Aparecida do Rio Doce is a municipality in southwest Goiás state, Brazil.

==Geography==
The municipality of Aparecida do Rio Doce belongs to the Sudoeste de Goiás Microregion and is 208 km. from the state capital, Goiânia. Connections are made by BR-060 / Guapó / Indiara / Rio Verde / GO-174/ GO-422 / BR-364. The town lies at the junction of BR364 and GO174.

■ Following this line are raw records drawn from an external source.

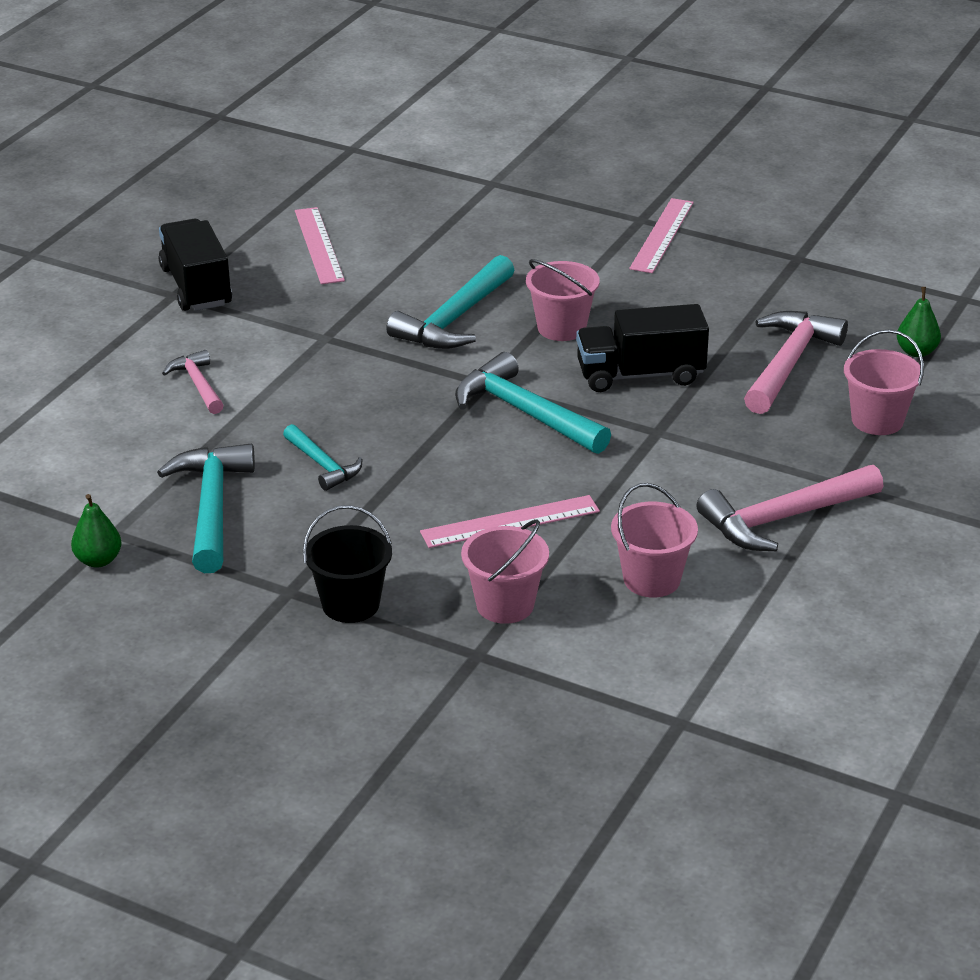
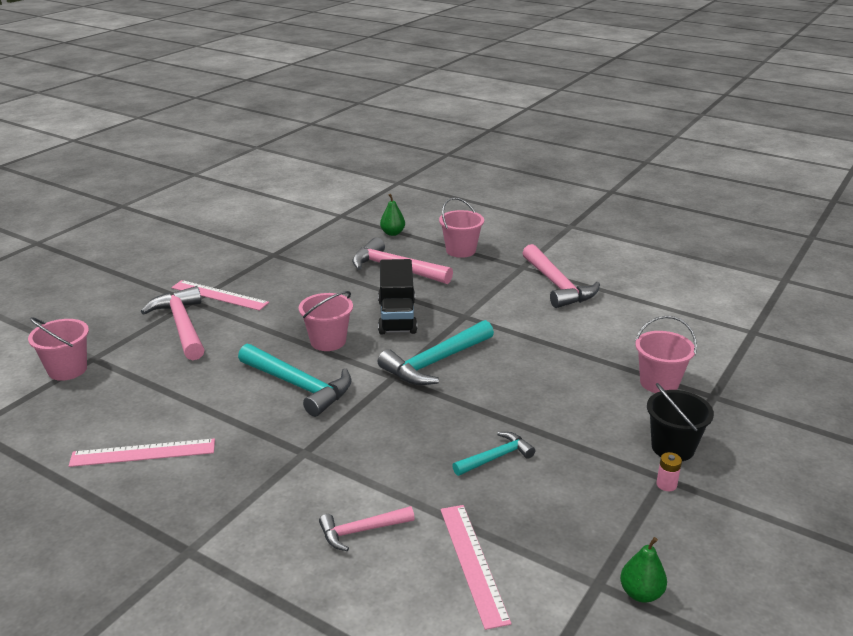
camera: 85 degrees left, 5 degrees down
turquoise hammer [157,444,255,573] -> none
black truck [159,219,232,311] -> none
pink ruler [420,495,600,548] -> pink ruler moved to [440,505,511,630]
pink bucket [611,483,698,598] -> pink bucket moved to [28,317,89,381]
none -> pink hammer [141,286,205,360]
none -> pink battery [656,452,682,491]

Belonging to the Paraná River basin, the river system is varied, with the most important rivers being the Rio Claro and its tributary, the Rio Doce. Along these rivers there are several small waterfalls, the most important being Salto do Rio Claro. The two rivers are used for recreational fishing and swimming by locals and tourists. Municipal boundaries are with Jataí, Rio Verde, and Caçu.

==Demographics==
- Population density: 4.49 inhabitants/km^{2} (2007)
- Population in 1980: n/a
- Population in 2007: 2,702
- Urban population: 2,088 (2007)
- Rural population: 614. (2007)
- Population growth rate: 1.80% 1996/2007

==The economy==
The main economic activity is cattle raising for meat (59,000 head in 2006). Farming is secondary and is mainly subsistence, with farmers growing rice, corn, and soybeans. Another economic activity is production of poultry and pigs, due to the proximity of the important Perdigão Foods factory in Rio Verde, one of the largest agroindustrial complexes in the world.
- Industrial units: 4
- Retail units: 52
- Dairies: AGROLUCAS Laticínios Ltda. (22/05/2006)
- GDP in 2005 (R$1,000.00): 25,312
- GDP per capita in 2005 (R$1.00): 9,282

Motor vehicles:
- Automobiles: 213
- Pickup trucks: 26
- Number of inhabitants per motor vehicle: 11

Main agricultural products in ha.(2006)
- rice: 300
- corn: 300
- soybeans: 600

Farm Data (2006)in ha.
- Number of farms: 146
- Total area: 63,807
- Area of permanent crops: 286
- Area of perennial crops: 968
- Area of natural pasture: 48,244
- Persons working in agriculture: 516 IBGE

==Health and education==
- Infant mortality rate: 1990–39.53; 2000–17.77
(IBGE 2002)
- Literacy rate: 1991–67.5%; 2000–84.2%
(IBGE 2004)
- MHDI: 0.754
- State ranking: 68 (out of 242 municipalities)
- National ranking: 1753 (out of 5507 municipalities)

==History==
The history of Aparecida do Rio Doce as a municipality is recent as it was elevated to city status in 1993. The name derives from the patron saint of Brazil, Our Lady Aparecida, and the most important river of the region, the Rio Doce, which limits the urban area on the south and flows north to south to eventually join the Rio Claro.